GoingNative 10: Welcome Ale Contenti, VC11 and Beyond with Steve Teixeira and Tarek Madkour

The VC++ 2012 auto-vectorizer tries to make loops in your code run faster by automatically vectorizing your code using the SSE instructions available in all current mainline Intel and AMD chips. In Visual C++ 2012, auto-vectorization is on by default and requires only that you write your code—that is, there are no compiler switches, #pragmas, or hints. It just works. Of course, it's one thing to say that, but how does it work, exactly? When does it vectorize and when doesn't it? Why?
Auto-vectorization is a powerful compiler feature. In VS 12 it represents outstanding engineering by a few folks on the Microsoft Visual C++ compiler team. The engineering leader of this team is Jim Radigan. Fortunately for us, Jim has agreed to do a series of C9 lectures digging into the nuts and bolts of automatic vectorization in general and specifically as it relates to the latest version of VC++. Thank you, Jim!
In the first part of this n-part series, Jim introduces the series, describes improvements to the VC++ 2012 compilers, shares, introduces auto-vectorization, demos a few apps that benefit from compiler-optimized performance via auto-vectorization, and begins to describe how/when user code is vectorized (typical and atypical patterns alike - more to come as the lectures progress, of course). Over the course of this series, Jim will present both the practical and theoretical foundations of auto-vectorization.
(You can learn more about auto-vectorization in VC++ by reading the blog posts by Jim Hogg, another member of the VC++ compiler team working on this technology.)
Tune in. Ask questions. Learn.
Very pleased to see this. Great start to the series and looking forward to digging in more. I have a question though, wow that's it's been officially announced that some time later this Autumn, Visual Studio 2012 will be updated to be able to directly create binaries for Windows XP without the sledge hammer of having to have Visual Studio 2010 installed, will auto-vectorization extend to the binaries targeting Windows XP?
I've said it before and I'll say it again -- it's absolutely awesome that you guys are able to do all of this with the compiler.
This guy was amazing in the previous video and I'll be downloading this now to watch asap!
I wonder what Jim(or anyone who's interested here) would think of my parallel execution engine/vm which schedules and tracks data dependance in a sort of VM environment with a 1 extra layer of memory location indirection instead of making the compiler know all data & locations aware at compilation time?
http://toxprox.tumblr.com/post/184172056/the-many-core-answer-relativistic-computation
It is a little vague and it does it's break up horizontally accross cores instead of vertically to fill the vectors but I did try to explain for a broader audience but I'd love feedback on if my architecture & design seems possible! If it's just wrong or if any of you long time researchers know if it can't work as I tried to explain please let me know .
Awesome video!
Its possible to check auto-parallelizer in the task manager, but how do I know if my code is auto-vectorized? this was briefly mentioned in the video but it was not clear.
@r00k You can look at the disassembly and see what instructions the compiler generated.

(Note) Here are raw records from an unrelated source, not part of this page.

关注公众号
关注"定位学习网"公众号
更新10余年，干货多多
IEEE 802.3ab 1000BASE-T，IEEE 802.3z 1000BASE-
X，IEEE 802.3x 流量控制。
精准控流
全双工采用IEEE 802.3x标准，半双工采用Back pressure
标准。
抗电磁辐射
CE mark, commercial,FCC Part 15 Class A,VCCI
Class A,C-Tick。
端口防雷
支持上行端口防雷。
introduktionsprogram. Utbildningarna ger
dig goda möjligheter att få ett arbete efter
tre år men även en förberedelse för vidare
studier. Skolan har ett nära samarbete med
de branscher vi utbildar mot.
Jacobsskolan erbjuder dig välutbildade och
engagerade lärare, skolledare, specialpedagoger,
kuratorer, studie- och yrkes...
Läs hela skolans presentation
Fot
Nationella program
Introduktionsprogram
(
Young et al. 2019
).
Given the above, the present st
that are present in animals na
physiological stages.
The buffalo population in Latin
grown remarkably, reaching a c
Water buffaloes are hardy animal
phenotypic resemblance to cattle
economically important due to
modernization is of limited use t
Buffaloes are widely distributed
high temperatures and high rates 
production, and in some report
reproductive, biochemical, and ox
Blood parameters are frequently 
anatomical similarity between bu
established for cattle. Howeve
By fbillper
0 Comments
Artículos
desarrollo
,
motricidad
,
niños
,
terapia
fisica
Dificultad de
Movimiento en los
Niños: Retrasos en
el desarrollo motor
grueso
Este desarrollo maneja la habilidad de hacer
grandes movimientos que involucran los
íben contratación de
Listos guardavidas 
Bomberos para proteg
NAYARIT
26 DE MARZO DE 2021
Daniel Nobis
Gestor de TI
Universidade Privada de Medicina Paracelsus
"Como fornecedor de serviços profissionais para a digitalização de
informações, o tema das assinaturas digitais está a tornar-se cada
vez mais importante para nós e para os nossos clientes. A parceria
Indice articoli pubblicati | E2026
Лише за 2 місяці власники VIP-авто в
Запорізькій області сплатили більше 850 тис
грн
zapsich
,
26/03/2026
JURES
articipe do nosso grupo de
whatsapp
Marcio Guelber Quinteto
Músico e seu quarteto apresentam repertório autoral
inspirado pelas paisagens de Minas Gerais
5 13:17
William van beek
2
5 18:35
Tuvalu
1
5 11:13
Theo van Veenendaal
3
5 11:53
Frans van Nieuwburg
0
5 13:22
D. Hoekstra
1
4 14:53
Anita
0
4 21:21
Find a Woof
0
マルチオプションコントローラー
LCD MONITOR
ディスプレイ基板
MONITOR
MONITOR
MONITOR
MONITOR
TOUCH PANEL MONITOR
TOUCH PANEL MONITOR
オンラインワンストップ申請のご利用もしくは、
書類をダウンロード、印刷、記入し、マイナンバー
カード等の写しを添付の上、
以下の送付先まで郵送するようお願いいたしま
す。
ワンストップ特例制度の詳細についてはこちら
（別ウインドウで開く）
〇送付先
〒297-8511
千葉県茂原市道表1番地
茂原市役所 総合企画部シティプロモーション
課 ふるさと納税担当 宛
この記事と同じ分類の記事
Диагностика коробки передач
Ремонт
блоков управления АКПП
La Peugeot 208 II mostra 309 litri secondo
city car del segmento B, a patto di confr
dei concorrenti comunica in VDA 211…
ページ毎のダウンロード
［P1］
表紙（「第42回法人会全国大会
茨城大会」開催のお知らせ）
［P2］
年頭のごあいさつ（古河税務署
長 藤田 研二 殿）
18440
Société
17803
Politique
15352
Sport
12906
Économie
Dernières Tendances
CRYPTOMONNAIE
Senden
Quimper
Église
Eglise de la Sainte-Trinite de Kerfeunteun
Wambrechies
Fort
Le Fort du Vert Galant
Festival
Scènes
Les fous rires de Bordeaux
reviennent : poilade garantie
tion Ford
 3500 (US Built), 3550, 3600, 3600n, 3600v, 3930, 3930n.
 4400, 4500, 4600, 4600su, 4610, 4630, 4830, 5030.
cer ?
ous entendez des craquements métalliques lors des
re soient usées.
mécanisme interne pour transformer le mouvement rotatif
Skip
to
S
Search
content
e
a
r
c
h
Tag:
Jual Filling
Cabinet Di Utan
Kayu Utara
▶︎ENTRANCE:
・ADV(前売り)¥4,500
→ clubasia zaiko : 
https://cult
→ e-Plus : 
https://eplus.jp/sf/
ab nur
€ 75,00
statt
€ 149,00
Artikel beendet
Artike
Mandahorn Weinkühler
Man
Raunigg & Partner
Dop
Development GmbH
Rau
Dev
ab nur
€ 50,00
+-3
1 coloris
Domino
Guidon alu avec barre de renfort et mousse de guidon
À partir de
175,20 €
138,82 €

DL is broken for me in Chrome, FF, and IE. Downloads a couple of kb and finishes.
Briliant! Waiting for deep dive! One of the things that it would be really cool is if you could create a document where you define the loop forms that you autovectorize, so that we can use the forms in our code by default.
I am more interested to know what type of loops the compiler are able to auto-vectorize and those loops compiler cannot auto-vectorize.
Maybe you can think also about support for 80-bit and/or 128-bit presicion in Visual Studio?
excellent
Cant wait to get my hands on this!
I do wonder how the compiler decides what it should try to vectorise.
I mean, a typical program will have thousands of loops, many of which will run over a small number of items. Vectorising all of those will only increase the exe size, which is bad for system perf as a whole.
And what if i do range based for's(c++11 feature) over stl vectors? Will the vectoriser recognize those loops too?